Before we go 25 feet into the air let's practice making the knots we are going to need up there. The first one is called a bowline, you can find a picture of it in any boy scout or sailing book. We will use it to tie the ropes to the metal loops hanging from the ceiling. Its beneficial properties are that it is a non-slipping knot that creates a fixed size loop in the rope.

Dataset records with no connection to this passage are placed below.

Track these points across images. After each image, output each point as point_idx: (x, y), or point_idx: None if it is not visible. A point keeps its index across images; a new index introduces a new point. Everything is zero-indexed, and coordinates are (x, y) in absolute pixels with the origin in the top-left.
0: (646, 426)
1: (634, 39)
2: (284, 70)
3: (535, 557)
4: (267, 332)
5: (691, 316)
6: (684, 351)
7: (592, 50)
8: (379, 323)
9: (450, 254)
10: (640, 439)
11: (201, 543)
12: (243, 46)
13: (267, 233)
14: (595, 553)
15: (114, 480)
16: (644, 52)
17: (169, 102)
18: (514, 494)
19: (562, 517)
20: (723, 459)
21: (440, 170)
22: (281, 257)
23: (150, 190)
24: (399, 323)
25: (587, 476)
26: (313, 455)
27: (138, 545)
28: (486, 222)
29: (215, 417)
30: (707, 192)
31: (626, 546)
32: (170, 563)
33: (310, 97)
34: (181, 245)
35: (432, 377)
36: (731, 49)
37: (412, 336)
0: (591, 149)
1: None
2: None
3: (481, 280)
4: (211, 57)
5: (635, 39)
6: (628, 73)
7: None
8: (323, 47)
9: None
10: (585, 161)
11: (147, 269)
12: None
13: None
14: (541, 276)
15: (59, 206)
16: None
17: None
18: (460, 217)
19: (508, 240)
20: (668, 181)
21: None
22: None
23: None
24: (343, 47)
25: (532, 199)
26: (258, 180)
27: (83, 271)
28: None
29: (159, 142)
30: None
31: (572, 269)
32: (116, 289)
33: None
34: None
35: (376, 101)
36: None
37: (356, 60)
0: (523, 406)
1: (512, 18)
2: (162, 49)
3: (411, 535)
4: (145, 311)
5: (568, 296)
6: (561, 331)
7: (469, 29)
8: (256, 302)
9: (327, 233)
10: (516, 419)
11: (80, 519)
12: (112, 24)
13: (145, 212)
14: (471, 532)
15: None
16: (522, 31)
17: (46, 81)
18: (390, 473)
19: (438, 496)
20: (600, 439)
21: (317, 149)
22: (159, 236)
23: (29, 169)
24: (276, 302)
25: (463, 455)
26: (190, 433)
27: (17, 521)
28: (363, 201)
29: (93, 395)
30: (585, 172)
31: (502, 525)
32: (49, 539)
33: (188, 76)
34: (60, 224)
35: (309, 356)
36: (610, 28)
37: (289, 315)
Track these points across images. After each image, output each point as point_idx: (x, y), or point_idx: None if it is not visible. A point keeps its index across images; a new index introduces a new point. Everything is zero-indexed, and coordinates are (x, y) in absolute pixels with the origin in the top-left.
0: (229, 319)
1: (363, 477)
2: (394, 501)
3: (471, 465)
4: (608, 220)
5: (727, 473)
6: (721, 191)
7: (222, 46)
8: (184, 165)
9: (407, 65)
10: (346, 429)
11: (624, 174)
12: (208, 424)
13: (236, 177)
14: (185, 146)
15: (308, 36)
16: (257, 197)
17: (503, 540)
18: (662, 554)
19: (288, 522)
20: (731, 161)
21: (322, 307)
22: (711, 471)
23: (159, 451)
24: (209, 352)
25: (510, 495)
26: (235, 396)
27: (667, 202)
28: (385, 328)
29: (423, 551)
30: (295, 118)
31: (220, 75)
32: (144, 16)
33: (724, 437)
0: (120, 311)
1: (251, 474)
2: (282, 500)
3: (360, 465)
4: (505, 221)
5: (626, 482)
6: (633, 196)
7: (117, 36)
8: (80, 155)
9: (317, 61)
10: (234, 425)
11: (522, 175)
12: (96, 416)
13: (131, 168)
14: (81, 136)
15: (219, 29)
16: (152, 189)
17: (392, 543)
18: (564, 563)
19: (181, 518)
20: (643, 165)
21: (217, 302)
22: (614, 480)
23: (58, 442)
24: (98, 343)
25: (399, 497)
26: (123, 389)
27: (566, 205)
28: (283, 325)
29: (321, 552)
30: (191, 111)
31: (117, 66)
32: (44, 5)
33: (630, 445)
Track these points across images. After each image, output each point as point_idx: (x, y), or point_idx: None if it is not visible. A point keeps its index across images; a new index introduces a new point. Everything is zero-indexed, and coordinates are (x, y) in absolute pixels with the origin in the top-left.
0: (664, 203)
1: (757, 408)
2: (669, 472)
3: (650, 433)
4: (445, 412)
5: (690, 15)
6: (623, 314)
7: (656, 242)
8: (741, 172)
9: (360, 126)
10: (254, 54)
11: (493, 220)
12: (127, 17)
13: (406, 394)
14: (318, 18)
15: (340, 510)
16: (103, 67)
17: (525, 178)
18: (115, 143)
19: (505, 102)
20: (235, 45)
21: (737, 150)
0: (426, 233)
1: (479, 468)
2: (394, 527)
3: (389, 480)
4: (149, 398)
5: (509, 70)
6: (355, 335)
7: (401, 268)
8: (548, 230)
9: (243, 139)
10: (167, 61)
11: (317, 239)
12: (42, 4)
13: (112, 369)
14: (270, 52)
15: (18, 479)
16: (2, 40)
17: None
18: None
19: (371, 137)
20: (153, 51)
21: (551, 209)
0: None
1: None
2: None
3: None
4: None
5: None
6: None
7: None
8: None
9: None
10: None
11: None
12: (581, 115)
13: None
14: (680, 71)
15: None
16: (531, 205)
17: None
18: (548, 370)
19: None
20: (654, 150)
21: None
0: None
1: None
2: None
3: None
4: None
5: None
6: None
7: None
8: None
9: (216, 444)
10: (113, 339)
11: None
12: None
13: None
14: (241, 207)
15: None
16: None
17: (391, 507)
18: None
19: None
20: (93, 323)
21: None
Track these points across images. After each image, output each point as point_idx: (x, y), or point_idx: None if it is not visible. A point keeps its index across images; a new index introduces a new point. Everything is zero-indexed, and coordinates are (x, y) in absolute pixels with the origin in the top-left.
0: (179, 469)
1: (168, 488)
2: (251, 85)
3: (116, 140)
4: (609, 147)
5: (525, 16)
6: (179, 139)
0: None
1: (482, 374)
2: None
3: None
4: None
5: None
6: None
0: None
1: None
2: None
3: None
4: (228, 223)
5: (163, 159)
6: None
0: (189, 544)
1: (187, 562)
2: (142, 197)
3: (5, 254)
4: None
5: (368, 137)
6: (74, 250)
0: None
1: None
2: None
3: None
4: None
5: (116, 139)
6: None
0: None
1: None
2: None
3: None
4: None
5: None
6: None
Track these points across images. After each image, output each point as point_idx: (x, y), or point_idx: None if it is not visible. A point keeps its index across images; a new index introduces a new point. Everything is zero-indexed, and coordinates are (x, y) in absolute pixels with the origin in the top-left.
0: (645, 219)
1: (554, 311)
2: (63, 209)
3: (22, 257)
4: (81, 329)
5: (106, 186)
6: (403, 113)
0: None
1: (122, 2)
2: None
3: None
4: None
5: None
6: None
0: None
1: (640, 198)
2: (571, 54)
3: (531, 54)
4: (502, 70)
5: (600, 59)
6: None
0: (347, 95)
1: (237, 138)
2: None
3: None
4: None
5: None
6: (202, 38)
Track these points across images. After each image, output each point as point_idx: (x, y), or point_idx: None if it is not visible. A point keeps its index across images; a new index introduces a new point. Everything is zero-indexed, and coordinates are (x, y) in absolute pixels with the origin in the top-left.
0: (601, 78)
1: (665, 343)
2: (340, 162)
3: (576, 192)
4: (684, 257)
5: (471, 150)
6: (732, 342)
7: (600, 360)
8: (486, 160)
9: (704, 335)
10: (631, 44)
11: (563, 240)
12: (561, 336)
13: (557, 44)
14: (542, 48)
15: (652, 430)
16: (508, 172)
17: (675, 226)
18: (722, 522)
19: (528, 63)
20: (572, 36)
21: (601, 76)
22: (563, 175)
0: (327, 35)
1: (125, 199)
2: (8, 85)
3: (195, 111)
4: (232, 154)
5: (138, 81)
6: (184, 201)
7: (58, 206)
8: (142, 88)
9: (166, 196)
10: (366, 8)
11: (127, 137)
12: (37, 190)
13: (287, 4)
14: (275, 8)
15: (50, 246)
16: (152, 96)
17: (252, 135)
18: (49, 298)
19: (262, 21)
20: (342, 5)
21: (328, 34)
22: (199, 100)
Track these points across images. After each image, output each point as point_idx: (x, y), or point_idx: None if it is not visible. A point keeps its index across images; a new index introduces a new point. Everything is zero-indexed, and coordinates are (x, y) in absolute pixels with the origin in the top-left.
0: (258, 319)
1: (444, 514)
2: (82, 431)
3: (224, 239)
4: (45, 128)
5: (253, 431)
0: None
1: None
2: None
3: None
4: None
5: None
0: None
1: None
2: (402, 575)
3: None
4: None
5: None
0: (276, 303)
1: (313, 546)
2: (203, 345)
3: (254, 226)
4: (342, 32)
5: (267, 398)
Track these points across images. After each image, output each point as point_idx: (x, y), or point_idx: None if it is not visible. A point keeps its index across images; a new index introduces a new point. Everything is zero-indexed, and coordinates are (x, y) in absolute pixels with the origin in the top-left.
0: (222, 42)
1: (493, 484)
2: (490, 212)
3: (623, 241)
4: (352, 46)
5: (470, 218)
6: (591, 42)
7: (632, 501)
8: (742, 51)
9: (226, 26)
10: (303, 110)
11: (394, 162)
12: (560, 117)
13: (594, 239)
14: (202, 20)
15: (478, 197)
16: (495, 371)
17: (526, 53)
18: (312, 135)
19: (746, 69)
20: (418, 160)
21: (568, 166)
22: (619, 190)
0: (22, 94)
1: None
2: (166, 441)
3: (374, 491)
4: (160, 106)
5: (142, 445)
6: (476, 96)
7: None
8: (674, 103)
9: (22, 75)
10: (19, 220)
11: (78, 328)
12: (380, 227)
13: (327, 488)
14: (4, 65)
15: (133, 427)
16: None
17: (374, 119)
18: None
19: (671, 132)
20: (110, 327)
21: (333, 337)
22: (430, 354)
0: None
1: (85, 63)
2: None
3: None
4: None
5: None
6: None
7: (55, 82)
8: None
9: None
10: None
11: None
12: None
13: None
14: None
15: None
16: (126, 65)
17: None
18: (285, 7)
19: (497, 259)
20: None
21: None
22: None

The other knot is the secret Baker lighting knot. This knot is used to tie the rope onto the bars. It is good because it can be tied relatively quickly once you are good at it (a good thing when you or someone else's arms are getting very tired holding a heavy bar high up in the air). This knot also holds the bar in such a way that it is difficult for the bar to roll, thus preventing the bar from rotating and causing the lights to point in directions that you had not intended them to point. Finally the knot will also hold even if the bar is hanging free from one end, in other words it will suspend the bar in mid air for you while you reposition your ladder to tie the other end. So, you ask, how do I tie this wondrous knot? Imagine the bar horizontal, and the rope hanging down vertically. Loop the rope two turns around the bar, now bring the rope over to the other side of the rope hanging down from the ceiling (so that the rope you have in your hand goes around the one hanging from the ceiling in such a way to help hold the loop in place) and make another loop around the rope in the opposite direction as the first two (in other word if clockwise before you should do counterclockwise now). The remaining rope should be tied in a two half hitches (once again see a book on tying knots) to the rope hanging from the ceiling.
I apologize if the descriptions of these knots is hard to understand, but this is really something that is better demonstrated by someone that already knows them, rather than trying to understand it from reading a multi-paragraph description.